_Request_
Swap "Look sharp" for "Look closely" throughout the lines that begin at the one containing "what pressure on the pressure gauge" and stop after the one containing "Reading: 14 kWh", keeping everything else the same. Give back only those lines.

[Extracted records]
============
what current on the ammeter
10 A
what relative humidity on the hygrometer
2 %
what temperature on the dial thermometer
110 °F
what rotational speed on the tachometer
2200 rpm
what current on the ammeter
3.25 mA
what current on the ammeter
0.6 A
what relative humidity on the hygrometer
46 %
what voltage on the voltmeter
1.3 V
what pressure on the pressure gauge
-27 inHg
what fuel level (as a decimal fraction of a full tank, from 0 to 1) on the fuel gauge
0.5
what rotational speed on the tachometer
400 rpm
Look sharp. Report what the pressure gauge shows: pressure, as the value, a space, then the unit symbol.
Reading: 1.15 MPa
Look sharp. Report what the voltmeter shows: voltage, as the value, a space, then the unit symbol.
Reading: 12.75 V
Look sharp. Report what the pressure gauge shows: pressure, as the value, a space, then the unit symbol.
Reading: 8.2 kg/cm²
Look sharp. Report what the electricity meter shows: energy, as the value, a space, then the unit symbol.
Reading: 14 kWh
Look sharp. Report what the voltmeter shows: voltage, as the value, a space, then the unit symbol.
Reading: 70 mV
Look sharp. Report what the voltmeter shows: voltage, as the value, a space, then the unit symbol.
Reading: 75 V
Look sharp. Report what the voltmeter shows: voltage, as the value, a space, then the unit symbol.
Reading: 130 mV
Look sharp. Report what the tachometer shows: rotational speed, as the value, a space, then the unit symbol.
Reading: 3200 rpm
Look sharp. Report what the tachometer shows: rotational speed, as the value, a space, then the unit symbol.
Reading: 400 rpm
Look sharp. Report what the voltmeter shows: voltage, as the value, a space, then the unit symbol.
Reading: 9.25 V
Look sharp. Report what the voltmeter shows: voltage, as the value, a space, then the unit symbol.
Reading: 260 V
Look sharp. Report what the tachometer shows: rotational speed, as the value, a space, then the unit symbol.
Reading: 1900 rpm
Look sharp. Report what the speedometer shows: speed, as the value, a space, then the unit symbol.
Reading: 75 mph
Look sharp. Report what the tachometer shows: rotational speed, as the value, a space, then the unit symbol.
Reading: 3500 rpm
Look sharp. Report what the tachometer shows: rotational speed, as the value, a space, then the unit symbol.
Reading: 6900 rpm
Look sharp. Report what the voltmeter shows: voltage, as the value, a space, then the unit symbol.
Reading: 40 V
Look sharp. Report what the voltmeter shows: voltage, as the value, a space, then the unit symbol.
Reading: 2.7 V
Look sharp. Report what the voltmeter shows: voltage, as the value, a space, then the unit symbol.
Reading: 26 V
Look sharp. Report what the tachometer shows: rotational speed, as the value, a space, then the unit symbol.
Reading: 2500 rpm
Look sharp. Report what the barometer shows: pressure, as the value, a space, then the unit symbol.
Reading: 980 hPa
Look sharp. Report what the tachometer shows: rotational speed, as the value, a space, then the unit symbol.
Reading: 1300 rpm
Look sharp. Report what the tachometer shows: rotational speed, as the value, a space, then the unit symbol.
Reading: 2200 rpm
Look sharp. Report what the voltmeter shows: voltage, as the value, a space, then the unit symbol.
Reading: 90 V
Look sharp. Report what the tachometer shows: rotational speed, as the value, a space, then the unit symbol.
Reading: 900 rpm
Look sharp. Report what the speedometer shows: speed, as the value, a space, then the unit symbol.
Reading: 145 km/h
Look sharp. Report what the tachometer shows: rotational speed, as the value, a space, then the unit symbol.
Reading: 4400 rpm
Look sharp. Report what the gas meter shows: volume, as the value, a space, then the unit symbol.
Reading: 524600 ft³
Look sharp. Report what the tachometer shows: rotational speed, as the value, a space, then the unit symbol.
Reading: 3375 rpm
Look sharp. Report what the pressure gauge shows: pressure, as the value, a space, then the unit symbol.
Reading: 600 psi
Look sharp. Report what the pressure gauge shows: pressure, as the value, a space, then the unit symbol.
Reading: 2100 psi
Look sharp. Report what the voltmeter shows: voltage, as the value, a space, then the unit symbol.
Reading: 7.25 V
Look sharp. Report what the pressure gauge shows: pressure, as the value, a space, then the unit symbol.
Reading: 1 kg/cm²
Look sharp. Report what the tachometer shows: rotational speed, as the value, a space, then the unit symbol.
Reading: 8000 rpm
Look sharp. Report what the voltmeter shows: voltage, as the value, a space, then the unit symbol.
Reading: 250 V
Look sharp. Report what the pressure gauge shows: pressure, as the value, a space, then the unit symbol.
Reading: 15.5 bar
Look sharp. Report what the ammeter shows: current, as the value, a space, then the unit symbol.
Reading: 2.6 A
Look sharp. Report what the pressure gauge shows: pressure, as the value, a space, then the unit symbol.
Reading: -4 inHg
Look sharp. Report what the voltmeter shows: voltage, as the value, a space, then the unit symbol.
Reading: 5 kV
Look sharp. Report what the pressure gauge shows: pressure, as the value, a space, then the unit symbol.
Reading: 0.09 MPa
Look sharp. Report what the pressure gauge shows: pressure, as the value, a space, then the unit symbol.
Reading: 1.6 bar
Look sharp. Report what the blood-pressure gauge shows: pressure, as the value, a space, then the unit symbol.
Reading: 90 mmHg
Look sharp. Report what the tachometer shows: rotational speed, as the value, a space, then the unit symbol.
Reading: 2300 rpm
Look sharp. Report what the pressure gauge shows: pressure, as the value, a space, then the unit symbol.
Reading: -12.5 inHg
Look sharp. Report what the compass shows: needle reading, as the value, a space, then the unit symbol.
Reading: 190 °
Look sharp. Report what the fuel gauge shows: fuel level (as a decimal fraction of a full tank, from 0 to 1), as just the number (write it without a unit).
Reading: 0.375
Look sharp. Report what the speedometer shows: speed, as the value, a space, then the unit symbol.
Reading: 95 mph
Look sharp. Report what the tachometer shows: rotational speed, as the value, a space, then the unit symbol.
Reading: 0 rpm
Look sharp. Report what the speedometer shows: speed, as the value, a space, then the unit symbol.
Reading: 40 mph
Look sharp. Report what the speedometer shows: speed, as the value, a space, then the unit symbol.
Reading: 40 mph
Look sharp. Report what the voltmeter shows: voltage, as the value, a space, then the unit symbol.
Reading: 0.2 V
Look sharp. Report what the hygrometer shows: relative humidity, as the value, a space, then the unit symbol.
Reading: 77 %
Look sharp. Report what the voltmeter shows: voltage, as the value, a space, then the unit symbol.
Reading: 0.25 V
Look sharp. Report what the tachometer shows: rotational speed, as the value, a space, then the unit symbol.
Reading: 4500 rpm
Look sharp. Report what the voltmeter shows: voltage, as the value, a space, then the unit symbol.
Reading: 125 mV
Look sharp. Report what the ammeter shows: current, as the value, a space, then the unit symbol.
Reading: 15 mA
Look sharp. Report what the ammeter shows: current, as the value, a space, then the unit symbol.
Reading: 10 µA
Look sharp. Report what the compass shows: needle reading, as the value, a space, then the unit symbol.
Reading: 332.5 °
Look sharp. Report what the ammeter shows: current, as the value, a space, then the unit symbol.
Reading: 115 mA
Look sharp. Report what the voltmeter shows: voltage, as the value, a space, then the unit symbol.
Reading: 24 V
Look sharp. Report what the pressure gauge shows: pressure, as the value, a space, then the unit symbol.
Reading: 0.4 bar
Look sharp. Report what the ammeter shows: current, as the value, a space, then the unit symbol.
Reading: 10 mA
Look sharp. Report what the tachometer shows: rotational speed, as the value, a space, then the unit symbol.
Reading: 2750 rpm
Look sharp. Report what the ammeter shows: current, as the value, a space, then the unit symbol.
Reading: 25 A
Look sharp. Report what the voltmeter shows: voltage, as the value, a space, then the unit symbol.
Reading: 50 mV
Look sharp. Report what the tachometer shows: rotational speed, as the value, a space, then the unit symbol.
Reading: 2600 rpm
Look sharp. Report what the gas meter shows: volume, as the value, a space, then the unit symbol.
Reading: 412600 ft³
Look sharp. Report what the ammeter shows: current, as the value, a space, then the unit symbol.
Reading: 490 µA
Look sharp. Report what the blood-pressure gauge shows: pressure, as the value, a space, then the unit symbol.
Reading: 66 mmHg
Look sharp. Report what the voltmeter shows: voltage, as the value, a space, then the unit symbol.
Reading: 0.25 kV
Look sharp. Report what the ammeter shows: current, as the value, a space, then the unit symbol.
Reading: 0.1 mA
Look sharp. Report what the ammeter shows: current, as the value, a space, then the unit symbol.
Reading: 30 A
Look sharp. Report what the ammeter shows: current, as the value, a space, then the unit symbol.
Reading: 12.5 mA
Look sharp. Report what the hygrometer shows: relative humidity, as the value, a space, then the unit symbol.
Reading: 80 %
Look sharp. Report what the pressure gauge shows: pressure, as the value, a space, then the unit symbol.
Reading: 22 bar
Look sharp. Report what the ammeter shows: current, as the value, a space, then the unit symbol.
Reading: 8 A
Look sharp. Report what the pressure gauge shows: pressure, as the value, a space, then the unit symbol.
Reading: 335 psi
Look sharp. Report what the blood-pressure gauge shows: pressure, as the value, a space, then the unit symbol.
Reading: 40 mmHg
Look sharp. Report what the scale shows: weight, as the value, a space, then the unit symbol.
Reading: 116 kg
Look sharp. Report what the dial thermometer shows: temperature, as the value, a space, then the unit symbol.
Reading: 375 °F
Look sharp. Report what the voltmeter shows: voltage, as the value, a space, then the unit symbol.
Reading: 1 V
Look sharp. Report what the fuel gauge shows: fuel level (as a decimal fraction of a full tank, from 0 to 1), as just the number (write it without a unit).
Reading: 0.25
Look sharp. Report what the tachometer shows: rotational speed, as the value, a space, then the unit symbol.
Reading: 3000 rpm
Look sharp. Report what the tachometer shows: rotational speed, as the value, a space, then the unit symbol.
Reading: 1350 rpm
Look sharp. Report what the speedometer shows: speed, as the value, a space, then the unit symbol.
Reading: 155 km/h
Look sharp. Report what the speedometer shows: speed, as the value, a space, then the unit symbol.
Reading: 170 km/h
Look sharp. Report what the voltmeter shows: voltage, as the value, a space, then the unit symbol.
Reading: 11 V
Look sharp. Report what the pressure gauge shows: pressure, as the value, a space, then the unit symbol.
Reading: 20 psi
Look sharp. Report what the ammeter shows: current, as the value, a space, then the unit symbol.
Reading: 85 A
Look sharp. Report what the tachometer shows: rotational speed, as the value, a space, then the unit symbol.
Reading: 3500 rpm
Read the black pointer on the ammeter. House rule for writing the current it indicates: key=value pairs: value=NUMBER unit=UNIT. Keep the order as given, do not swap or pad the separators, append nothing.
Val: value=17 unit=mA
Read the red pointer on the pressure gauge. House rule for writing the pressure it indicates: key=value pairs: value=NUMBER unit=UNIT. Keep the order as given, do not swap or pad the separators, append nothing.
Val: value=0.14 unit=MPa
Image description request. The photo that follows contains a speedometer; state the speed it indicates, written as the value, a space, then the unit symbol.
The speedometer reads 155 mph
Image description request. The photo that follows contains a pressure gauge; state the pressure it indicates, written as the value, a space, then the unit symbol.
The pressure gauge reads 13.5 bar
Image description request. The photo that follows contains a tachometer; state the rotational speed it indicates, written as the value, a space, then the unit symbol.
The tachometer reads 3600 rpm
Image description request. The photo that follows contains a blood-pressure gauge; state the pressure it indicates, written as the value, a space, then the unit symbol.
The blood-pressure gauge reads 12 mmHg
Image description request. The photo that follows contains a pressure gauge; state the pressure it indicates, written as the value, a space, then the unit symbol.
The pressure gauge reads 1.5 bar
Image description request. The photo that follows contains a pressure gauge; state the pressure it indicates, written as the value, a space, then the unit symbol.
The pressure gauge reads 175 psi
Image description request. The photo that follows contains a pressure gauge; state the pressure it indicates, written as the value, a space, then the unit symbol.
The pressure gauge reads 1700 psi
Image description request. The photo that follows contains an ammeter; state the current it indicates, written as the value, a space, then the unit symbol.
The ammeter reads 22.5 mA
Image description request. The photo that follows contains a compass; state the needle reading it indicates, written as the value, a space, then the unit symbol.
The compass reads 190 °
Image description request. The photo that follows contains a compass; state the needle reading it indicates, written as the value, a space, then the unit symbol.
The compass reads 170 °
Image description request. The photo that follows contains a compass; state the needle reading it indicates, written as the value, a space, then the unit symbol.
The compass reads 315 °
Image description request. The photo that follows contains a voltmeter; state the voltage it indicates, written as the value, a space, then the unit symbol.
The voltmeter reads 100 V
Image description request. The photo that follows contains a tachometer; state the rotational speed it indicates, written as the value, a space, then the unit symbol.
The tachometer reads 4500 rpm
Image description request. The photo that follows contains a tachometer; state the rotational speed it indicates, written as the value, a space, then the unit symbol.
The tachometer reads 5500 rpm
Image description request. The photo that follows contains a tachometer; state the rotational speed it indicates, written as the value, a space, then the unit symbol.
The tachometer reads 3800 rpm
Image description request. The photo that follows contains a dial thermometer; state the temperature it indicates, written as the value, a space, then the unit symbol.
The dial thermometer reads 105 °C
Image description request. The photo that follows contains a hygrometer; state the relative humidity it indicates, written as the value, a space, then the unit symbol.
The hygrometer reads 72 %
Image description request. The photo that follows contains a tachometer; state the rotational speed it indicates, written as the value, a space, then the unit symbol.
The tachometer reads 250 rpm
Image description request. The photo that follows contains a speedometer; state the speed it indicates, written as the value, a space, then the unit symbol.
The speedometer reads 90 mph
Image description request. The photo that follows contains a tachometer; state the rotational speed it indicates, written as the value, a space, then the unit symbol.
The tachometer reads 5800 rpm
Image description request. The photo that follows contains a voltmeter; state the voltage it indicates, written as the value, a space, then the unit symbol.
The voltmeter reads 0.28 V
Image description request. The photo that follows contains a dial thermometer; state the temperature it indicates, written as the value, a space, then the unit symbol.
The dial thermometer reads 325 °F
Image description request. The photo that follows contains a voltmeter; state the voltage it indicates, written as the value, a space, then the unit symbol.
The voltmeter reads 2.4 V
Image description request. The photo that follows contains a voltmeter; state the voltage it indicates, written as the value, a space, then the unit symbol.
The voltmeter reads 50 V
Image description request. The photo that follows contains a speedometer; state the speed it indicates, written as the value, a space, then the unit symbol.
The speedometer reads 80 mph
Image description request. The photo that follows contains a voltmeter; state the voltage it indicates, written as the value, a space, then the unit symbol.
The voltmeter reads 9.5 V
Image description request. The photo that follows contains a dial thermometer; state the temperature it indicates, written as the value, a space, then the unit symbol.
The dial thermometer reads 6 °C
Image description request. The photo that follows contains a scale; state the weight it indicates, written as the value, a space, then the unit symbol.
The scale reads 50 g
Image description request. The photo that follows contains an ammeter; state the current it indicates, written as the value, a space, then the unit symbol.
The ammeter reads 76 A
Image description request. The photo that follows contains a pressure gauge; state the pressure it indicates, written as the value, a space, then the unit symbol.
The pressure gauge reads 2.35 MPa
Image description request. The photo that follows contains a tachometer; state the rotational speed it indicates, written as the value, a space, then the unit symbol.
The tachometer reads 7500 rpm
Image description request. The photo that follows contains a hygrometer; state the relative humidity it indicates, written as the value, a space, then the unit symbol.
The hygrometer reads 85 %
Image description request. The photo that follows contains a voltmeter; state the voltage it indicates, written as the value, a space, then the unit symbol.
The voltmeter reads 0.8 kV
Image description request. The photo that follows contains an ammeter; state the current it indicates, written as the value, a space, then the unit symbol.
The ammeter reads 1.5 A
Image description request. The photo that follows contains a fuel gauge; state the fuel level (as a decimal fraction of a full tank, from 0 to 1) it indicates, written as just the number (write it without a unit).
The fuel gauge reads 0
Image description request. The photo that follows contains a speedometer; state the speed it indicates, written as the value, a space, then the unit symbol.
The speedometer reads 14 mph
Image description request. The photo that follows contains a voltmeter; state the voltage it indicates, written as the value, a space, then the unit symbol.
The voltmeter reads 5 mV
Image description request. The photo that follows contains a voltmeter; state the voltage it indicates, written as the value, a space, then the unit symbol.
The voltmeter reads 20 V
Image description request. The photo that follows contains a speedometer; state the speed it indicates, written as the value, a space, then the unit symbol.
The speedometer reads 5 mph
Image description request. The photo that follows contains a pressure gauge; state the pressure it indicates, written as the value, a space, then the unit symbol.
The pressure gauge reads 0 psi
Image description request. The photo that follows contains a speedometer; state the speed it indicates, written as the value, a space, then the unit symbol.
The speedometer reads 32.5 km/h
============
_Task answer_
what pressure on the pressure gauge
-27 inHg
what fuel level (as a decimal fraction of a full tank, from 0 to 1) on the fuel gauge
0.5
what rotational speed on the tachometer
400 rpm
Look closely. Report what the pressure gauge shows: pressure, as the value, a space, then the unit symbol.
Reading: 1.15 MPa
Look closely. Report what the voltmeter shows: voltage, as the value, a space, then the unit symbol.
Reading: 12.75 V
Look closely. Report what the pressure gauge shows: pressure, as the value, a space, then the unit symbol.
Reading: 8.2 kg/cm²
Look closely. Report what the electricity meter shows: energy, as the value, a space, then the unit symbol.
Reading: 14 kWh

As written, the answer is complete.